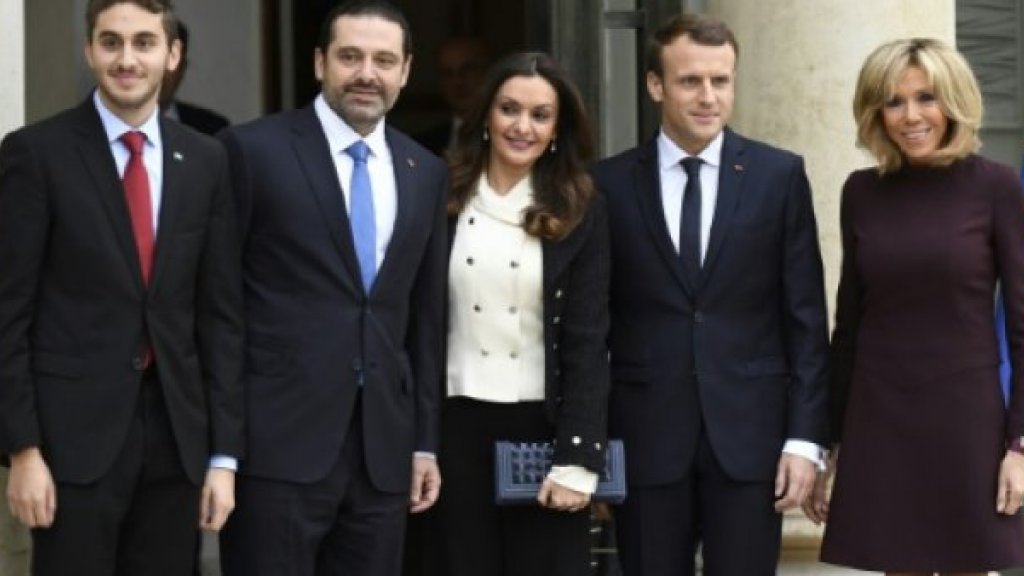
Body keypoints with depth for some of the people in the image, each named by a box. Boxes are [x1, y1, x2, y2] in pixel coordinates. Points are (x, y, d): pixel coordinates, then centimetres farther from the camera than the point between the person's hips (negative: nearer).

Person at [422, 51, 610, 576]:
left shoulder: (580, 213, 1)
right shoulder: (443, 201, 3)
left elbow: (587, 343, -3)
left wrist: (577, 460, -11)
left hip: (543, 429, -1)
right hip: (457, 429, 1)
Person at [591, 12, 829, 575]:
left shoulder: (780, 175, 3)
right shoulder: (611, 184, 3)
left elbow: (805, 318, 2)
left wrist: (805, 436, -4)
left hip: (749, 432, 0)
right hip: (645, 437, 0)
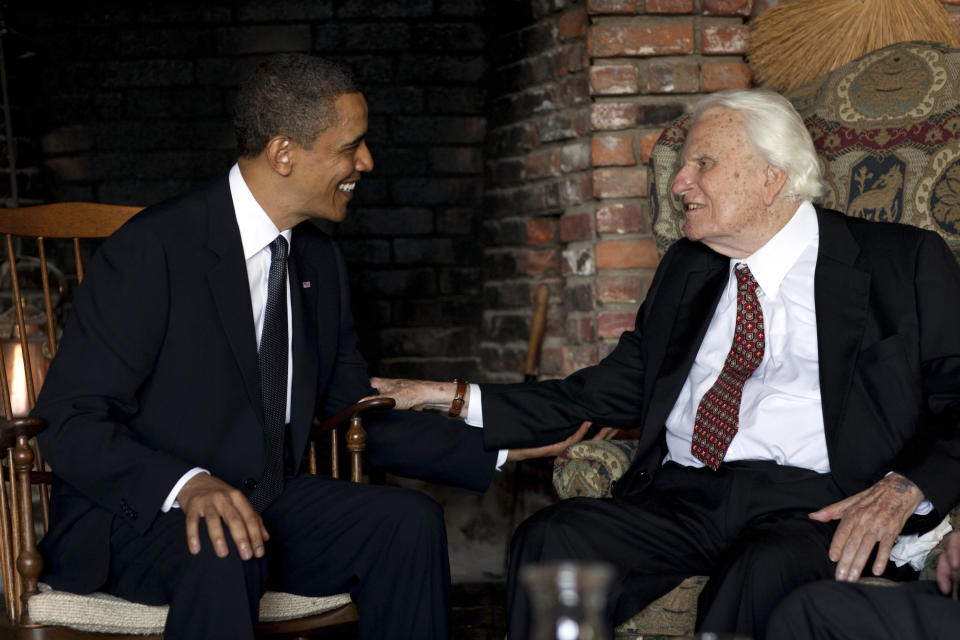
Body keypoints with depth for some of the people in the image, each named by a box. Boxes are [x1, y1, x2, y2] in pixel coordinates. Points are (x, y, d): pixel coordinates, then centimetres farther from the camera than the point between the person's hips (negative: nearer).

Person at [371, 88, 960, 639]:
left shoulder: (904, 261, 7)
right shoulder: (687, 268, 23)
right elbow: (615, 392, 22)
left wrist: (903, 489, -17)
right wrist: (453, 399, 14)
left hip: (813, 502, -4)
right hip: (684, 494, 4)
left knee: (768, 572, -38)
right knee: (548, 543, -25)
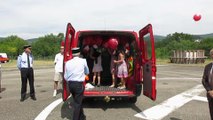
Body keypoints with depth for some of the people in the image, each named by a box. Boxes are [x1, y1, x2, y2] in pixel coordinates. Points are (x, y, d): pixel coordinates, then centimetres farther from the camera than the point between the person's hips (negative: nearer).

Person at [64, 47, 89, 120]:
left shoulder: (68, 62, 3)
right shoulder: (83, 61, -5)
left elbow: (65, 76, 5)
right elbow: (87, 72, 10)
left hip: (70, 84, 5)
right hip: (79, 84, -5)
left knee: (77, 101, 21)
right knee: (77, 103, 5)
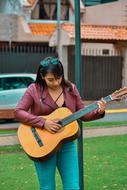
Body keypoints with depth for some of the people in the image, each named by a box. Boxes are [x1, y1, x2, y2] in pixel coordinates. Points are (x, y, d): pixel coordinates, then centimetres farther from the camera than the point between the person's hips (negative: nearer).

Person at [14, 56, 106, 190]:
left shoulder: (70, 89, 4)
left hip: (67, 144, 3)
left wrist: (98, 112, -12)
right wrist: (43, 122, -20)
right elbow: (18, 112, -12)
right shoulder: (34, 90, -6)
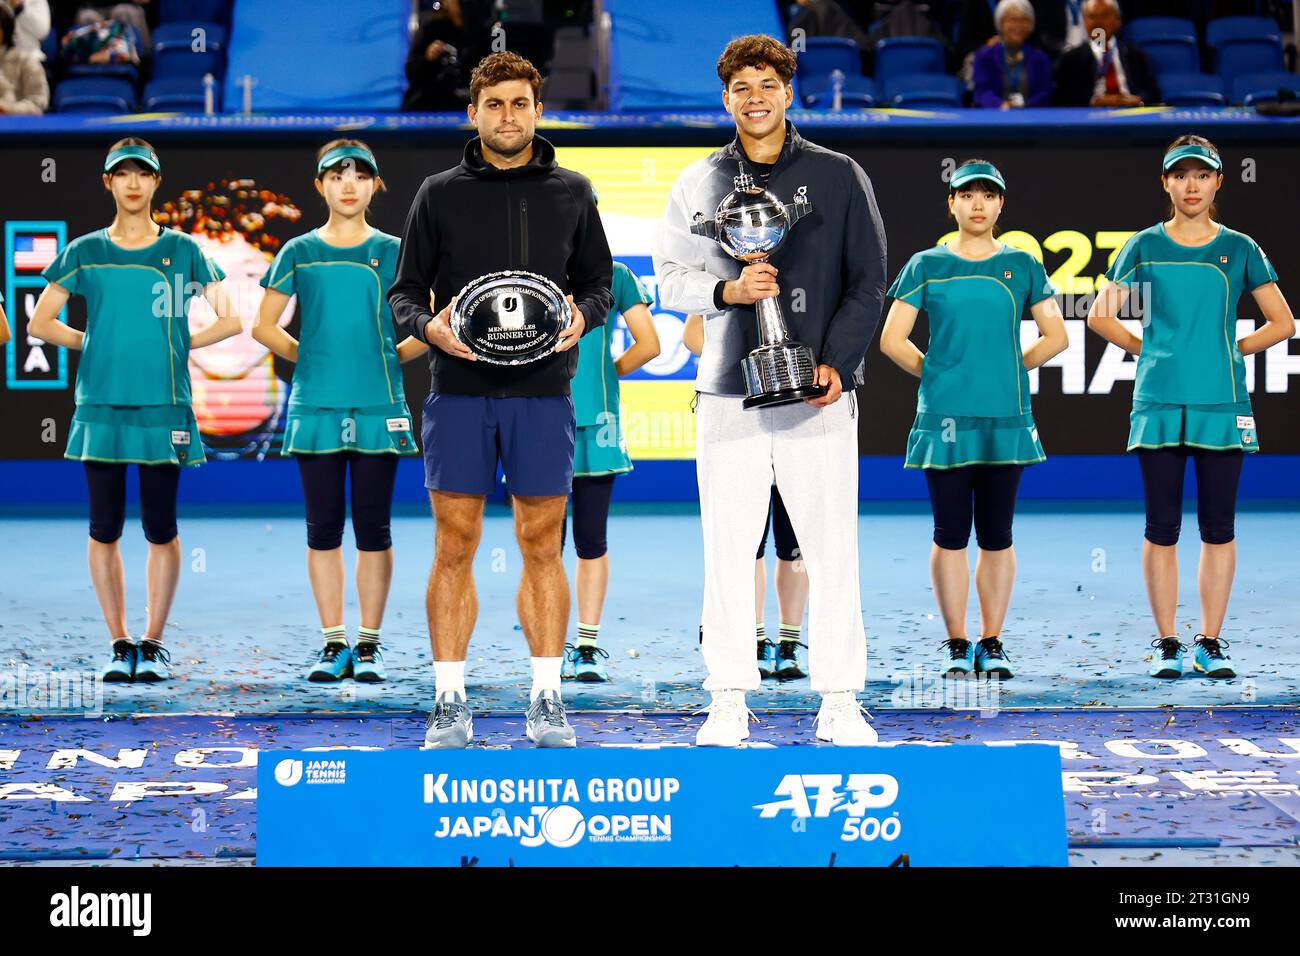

▸ Directions
Can you return every line of the data above unchanged, leaving out the pictures?

▸ Result
Body keypoints with depth for some of the people in the image, each named by a box. Boxes are [x1, y1, x2, y2] in pixel coordinates. Points are (x, y, d): pixel coordinates, then centimetres farther from the camera than the point between the person's hips (negative: nearer).

Person at [422, 51, 610, 576]:
left shoulder: (580, 213, 1)
right shoulder: (443, 201, 3)
left elbow: (587, 343, -3)
left wrist: (577, 460, -11)
left hip: (543, 429, -1)
right hip: (457, 429, 1)
Person at [591, 12, 829, 575]:
left shoulder: (780, 175, 3)
right shoulder: (611, 184, 3)
left elbow: (805, 318, 2)
left wrist: (805, 436, -4)
left hip: (749, 432, 0)
right hip: (645, 437, 0)
Body keypoints with depth for some of the people in the image, each named by a box. Boxes are [x1, y1, x2, y2] in pixel coordinates. Points are (x, y, d): pixel coordinates, then centimetres farther from the camera than the point between the person's hips (negative: nearer).

Person at [371, 88, 960, 639]:
left shoulder: (904, 261, 7)
right shoulder: (687, 268, 23)
right elbow: (615, 392, 22)
left wrist: (903, 489, -17)
right wrist: (453, 399, 14)
left hip: (813, 502, -4)
right hip: (684, 494, 4)
left knee: (768, 572, -38)
right knee: (548, 543, -25)
Body keypoints with depth for some of the people in the image, each named by a box. Boxes are [x1, y1, x2, y2] in pixel coordinates. Points are (x, y, d): pixel coordinates, then centimetres farther from the camera than the point between the person's hips (negative: nearer).

Person at [64, 47, 89, 120]:
left shoulder: (68, 62, 3)
right shoulder: (83, 61, -5)
left elbow: (65, 76, 5)
right elbow: (87, 72, 10)
left hip: (70, 84, 5)
right hip: (79, 84, -5)
left knee: (77, 101, 21)
right knee: (77, 103, 5)
Body keypoints with depth for some of the people in the image, each named by a box. Boxes are [x1, y1, x2, y2] in pixel coordinates. Points are (x, y, d): pixel coordinates, then centimetres farther from the camera than the point between the person's hips (negative: nearer).

Person at [14, 56, 106, 190]:
left shoulder: (70, 89, 4)
left hip: (67, 144, 3)
left wrist: (98, 112, -12)
right wrist: (43, 122, -20)
right elbow: (18, 112, -12)
right shoulder: (34, 90, -6)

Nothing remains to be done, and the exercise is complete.